# Exercise objective
Starting at the line containing "thumb cmc: (241, 681)" and ending at the line containing "pinky dip: (907, 676)", print every line of the material below exactly, both ends included, and stop there.

# Material for this task
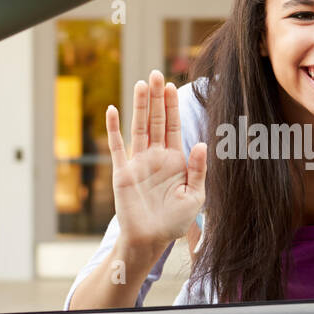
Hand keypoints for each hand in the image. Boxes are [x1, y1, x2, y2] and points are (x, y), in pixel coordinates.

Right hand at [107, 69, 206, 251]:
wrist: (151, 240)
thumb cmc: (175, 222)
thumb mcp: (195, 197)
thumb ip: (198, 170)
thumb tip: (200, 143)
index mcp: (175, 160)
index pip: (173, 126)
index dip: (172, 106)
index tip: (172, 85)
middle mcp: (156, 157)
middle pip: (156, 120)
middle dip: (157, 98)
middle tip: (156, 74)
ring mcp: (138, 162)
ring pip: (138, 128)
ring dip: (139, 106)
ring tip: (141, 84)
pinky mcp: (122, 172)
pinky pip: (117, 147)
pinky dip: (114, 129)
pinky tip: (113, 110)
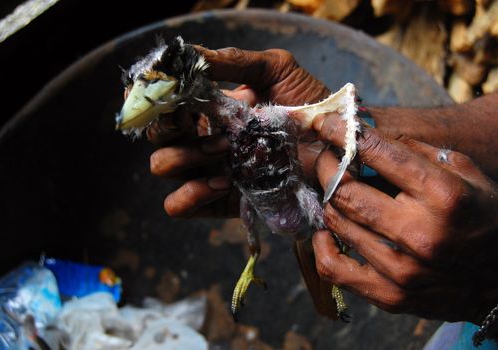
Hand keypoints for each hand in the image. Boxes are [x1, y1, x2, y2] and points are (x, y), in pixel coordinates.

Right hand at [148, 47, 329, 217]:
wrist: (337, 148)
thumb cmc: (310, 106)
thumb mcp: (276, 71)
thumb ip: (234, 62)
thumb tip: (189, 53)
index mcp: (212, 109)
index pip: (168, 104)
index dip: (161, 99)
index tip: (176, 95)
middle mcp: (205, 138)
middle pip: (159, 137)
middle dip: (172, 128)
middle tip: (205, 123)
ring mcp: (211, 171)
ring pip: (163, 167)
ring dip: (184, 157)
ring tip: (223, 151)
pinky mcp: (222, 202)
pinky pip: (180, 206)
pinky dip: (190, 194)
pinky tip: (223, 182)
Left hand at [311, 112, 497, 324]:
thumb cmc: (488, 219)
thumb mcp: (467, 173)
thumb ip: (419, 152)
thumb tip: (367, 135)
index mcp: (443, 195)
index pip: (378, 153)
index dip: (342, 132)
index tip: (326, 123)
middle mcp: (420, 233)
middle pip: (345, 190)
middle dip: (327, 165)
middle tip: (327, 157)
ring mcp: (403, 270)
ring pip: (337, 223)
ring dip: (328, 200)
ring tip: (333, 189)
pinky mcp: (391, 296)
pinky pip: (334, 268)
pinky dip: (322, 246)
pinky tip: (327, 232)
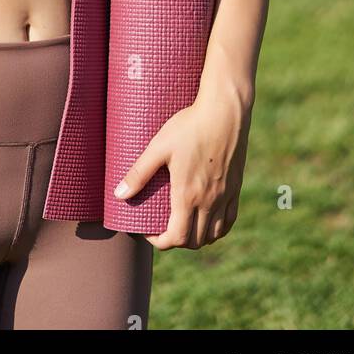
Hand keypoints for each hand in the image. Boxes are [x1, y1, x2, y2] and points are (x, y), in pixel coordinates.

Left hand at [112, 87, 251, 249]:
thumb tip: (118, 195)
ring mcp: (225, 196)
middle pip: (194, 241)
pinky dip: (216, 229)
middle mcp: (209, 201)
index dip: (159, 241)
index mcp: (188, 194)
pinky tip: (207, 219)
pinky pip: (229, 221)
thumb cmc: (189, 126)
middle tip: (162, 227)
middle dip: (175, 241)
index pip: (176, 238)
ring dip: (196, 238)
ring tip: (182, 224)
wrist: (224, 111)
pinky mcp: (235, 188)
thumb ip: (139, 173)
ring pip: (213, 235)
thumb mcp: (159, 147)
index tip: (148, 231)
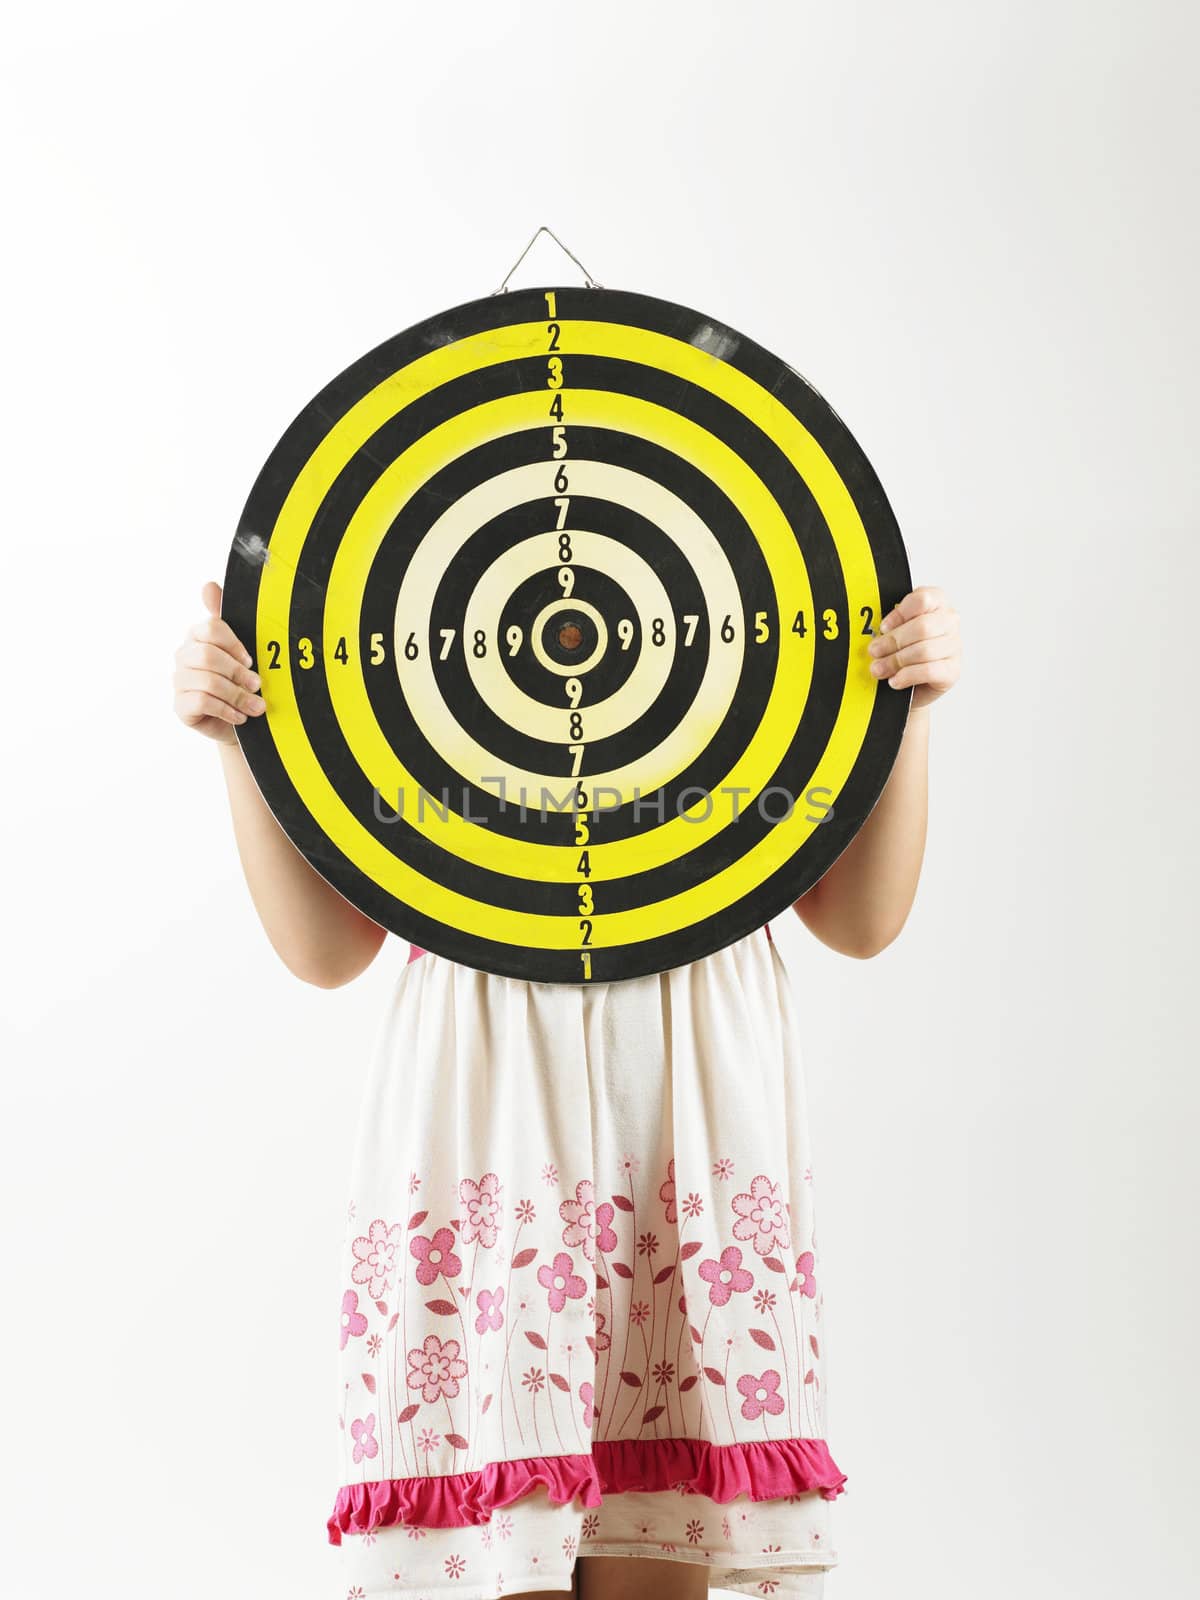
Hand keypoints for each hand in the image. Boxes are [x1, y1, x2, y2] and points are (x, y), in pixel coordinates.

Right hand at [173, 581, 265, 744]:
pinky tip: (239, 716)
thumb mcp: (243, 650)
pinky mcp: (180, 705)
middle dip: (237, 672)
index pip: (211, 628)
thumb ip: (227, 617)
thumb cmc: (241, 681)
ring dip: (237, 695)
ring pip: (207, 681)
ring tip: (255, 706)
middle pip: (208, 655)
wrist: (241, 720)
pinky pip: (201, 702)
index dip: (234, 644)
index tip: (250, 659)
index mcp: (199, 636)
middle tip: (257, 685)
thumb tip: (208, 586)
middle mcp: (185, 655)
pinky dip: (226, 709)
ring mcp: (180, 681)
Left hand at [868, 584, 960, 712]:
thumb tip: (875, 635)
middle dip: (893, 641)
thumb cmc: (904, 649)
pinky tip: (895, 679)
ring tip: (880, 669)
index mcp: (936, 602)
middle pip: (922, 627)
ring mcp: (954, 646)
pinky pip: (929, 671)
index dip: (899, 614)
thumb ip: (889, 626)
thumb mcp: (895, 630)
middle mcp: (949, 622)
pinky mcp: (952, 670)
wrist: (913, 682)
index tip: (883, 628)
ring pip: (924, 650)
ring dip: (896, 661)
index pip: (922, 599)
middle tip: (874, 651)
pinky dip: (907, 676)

==

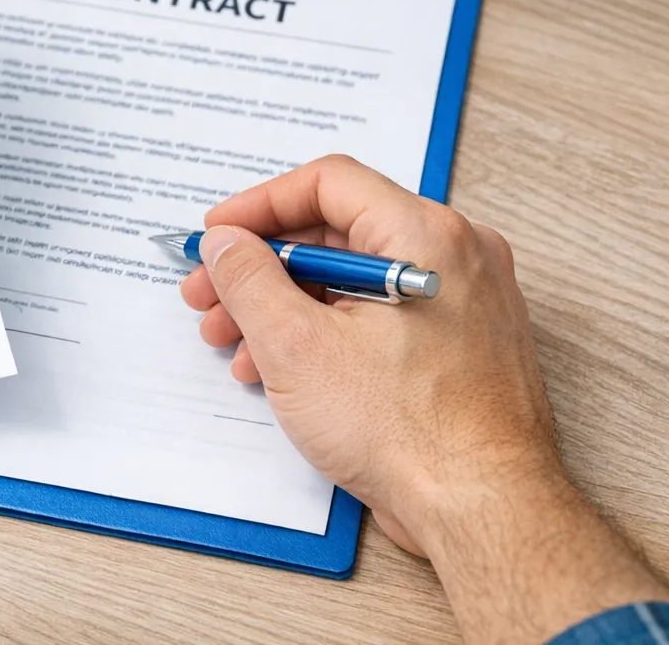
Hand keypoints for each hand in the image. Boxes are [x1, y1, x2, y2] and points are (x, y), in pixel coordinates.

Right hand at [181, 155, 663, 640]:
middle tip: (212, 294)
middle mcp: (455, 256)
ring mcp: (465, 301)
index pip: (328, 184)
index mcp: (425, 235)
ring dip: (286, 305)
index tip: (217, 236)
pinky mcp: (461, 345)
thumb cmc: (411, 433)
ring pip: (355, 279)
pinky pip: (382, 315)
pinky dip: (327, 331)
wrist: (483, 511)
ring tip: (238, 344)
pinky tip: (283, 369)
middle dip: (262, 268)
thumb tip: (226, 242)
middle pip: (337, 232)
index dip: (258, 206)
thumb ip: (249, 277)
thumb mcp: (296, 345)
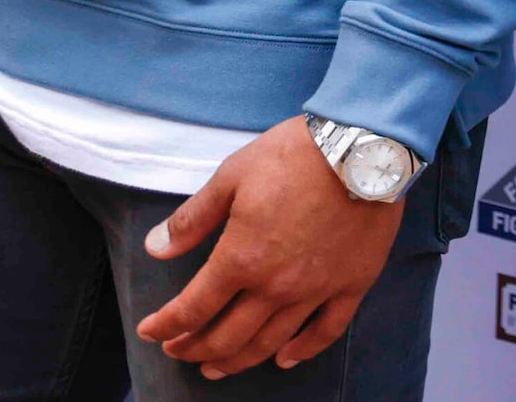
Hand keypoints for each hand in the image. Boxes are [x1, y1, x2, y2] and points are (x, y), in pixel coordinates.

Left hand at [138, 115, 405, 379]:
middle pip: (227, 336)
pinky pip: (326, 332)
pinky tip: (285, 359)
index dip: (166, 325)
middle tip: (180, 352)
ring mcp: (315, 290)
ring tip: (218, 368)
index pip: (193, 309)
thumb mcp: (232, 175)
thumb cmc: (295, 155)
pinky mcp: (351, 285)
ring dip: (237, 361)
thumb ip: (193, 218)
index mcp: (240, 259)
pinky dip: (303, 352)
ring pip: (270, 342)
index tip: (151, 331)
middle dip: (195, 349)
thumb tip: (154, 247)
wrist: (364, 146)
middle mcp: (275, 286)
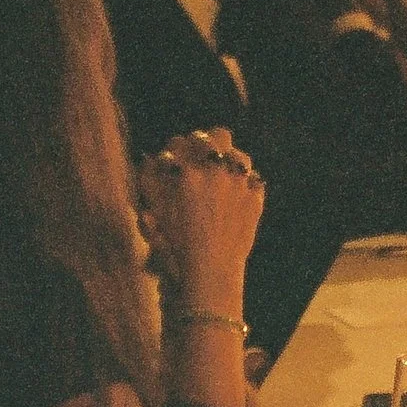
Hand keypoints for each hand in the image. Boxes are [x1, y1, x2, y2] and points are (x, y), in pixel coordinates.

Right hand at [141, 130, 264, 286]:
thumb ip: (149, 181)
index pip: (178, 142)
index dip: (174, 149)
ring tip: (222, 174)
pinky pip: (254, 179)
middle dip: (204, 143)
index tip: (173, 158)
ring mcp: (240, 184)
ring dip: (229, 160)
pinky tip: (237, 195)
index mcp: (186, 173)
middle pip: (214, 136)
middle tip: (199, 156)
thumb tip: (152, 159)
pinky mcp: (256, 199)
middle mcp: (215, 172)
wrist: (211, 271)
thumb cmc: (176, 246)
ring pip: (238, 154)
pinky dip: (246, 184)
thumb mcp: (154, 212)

# Solved problem
thumb cmc: (241, 681)
ring dip: (237, 695)
ring pip: (207, 681)
ring tip: (255, 706)
middle pip: (208, 655)
wrist: (241, 720)
pinky pip: (201, 702)
index dip: (234, 644)
index tip: (250, 659)
index mcp: (199, 636)
middle tip: (257, 685)
thumb tip: (208, 586)
middle mcp: (185, 655)
pinky dip: (226, 709)
ring mcp: (180, 681)
Left hand at [868, 584, 960, 712]:
thumb tip: (875, 635)
middle dip: (893, 641)
thumb cmc: (904, 649)
pinky tip: (895, 679)
ring tip: (880, 669)
index mcp: (936, 602)
middle pip: (922, 627)
ring mcp: (954, 646)
pinky pip: (929, 671)
index dip: (899, 614)
thumb ip: (889, 626)
thumb mcp: (895, 630)
middle mcp: (949, 622)
pinky mcp: (952, 670)
wrist: (913, 682)
index tip: (883, 628)
ring pip: (924, 650)
ring dip: (896, 661)
index pip: (922, 599)
middle tip: (874, 651)
pinky dip: (907, 676)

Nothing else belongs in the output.